### YOUR GOAL
Each line of the listing below containing the word "プラスチック" should be returned.

____

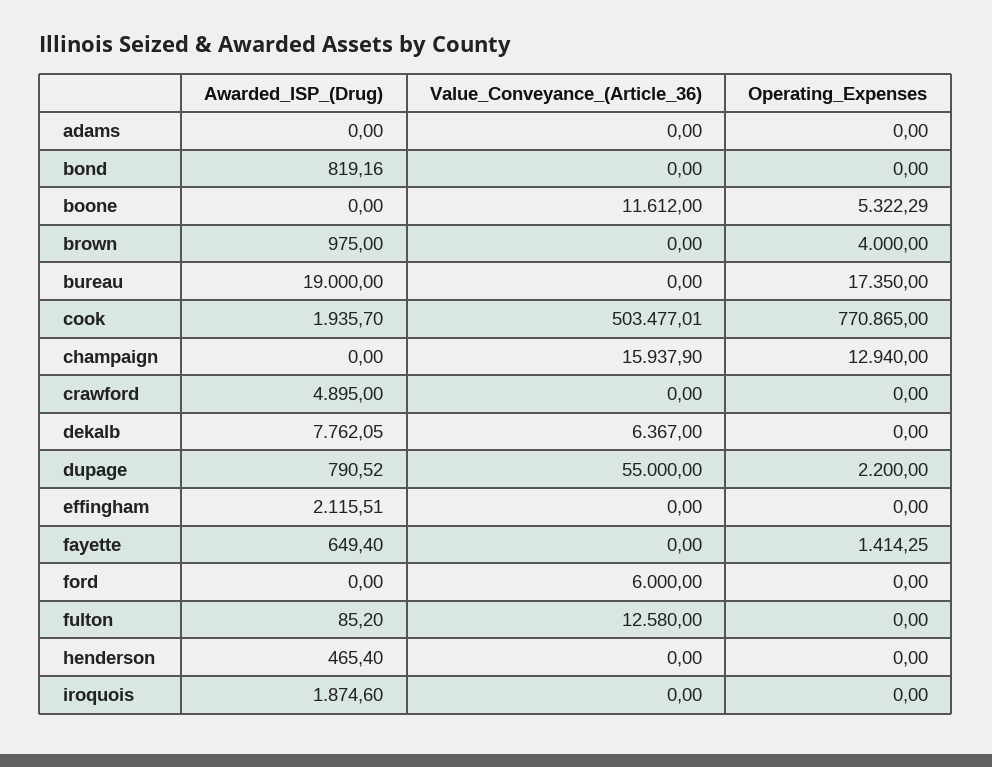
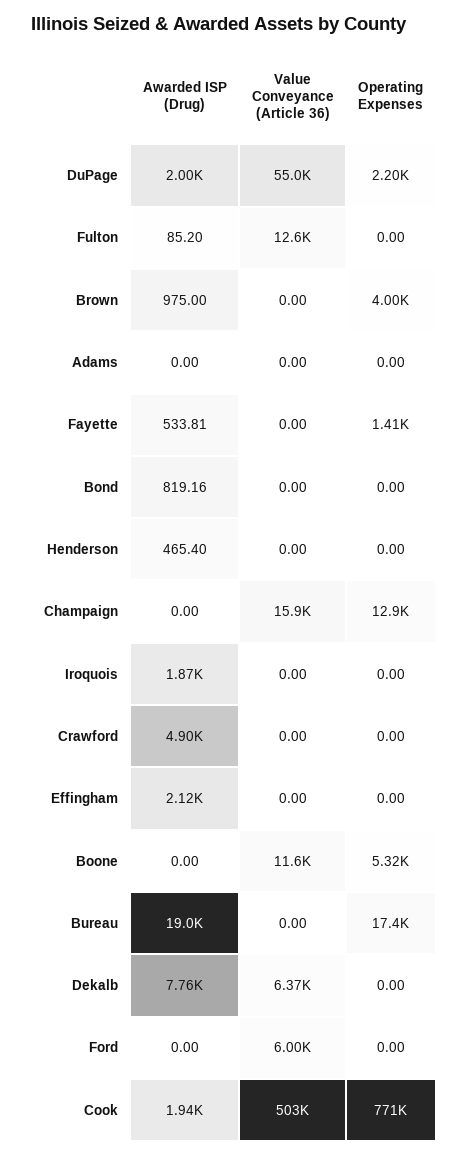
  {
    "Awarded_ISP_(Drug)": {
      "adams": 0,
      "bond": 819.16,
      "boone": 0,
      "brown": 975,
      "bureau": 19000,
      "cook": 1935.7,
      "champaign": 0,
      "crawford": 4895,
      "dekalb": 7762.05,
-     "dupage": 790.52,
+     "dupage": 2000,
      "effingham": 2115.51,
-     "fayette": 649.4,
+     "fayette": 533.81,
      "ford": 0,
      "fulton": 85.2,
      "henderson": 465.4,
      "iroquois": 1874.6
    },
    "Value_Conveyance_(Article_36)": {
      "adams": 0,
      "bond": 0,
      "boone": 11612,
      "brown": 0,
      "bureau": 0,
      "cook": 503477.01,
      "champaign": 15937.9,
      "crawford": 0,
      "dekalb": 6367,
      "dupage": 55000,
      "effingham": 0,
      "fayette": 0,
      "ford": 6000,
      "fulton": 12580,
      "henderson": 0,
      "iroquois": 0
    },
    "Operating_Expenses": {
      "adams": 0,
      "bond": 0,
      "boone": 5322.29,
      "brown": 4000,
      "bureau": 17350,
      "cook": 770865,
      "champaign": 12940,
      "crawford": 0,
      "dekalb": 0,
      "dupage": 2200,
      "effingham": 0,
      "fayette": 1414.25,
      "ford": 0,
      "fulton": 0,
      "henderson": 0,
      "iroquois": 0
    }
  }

____

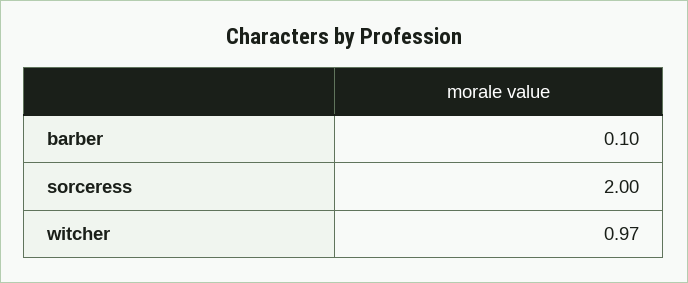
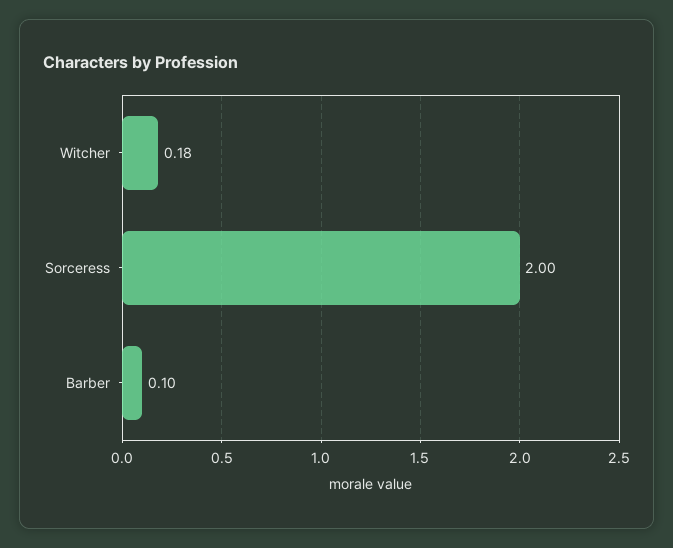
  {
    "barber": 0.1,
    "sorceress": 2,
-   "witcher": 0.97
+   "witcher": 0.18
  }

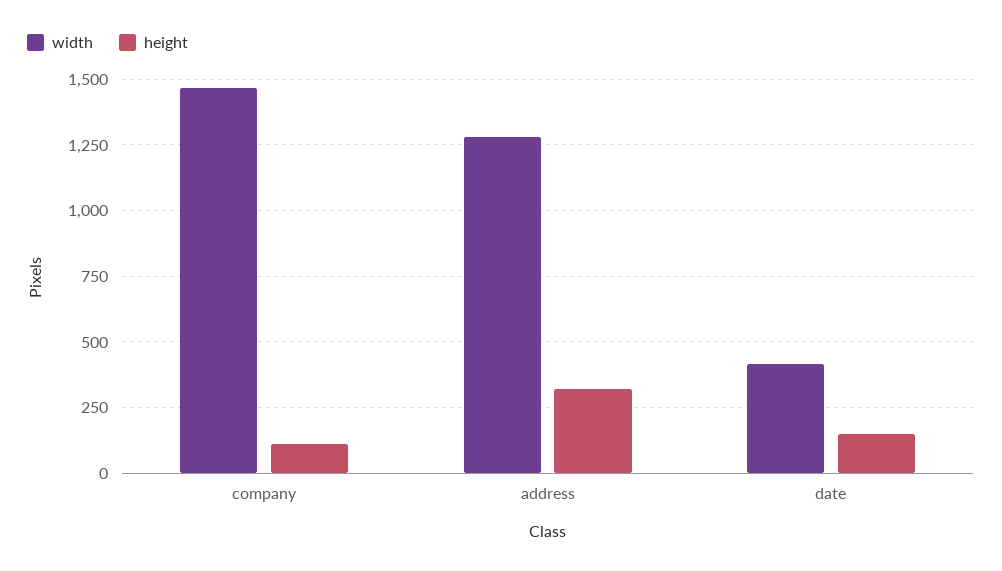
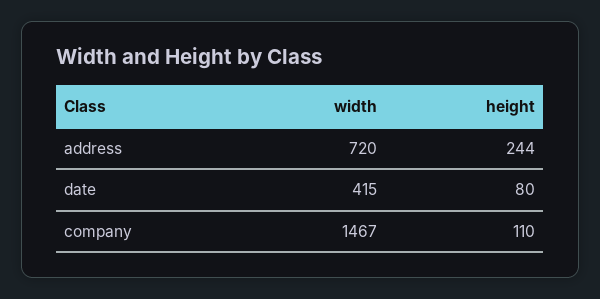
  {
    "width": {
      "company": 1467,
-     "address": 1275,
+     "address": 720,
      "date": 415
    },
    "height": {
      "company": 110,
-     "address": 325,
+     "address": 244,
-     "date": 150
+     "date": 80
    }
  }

____

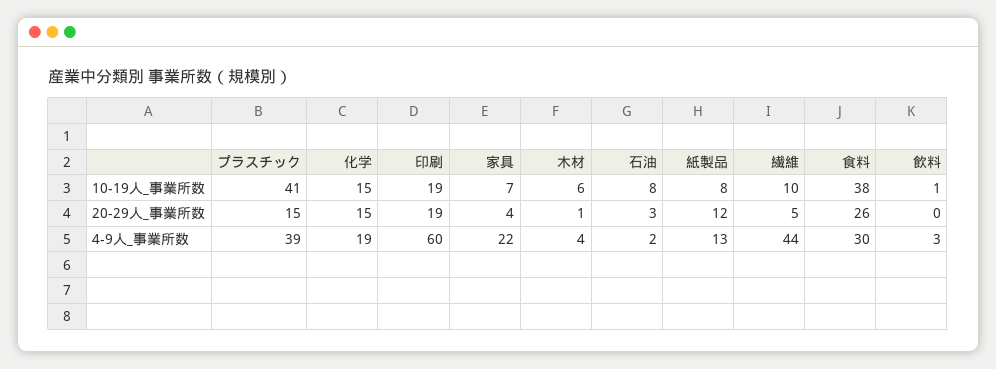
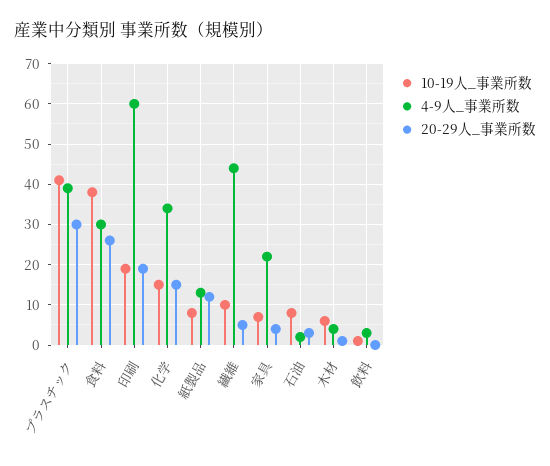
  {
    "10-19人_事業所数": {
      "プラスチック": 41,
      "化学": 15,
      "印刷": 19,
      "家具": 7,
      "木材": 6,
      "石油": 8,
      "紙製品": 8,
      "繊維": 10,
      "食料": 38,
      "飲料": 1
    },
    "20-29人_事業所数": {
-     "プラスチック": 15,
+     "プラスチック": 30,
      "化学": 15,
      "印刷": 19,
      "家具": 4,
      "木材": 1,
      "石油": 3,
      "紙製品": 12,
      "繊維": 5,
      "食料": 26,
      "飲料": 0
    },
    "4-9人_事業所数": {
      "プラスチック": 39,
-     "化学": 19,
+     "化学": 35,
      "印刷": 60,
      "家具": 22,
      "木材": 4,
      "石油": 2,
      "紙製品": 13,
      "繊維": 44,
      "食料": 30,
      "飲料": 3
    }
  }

____

### COMPLETED TASK
      "プラスチック": 41,
-     "プラスチック": 15,
+     "プラスチック": 30,
      "プラスチック": 39,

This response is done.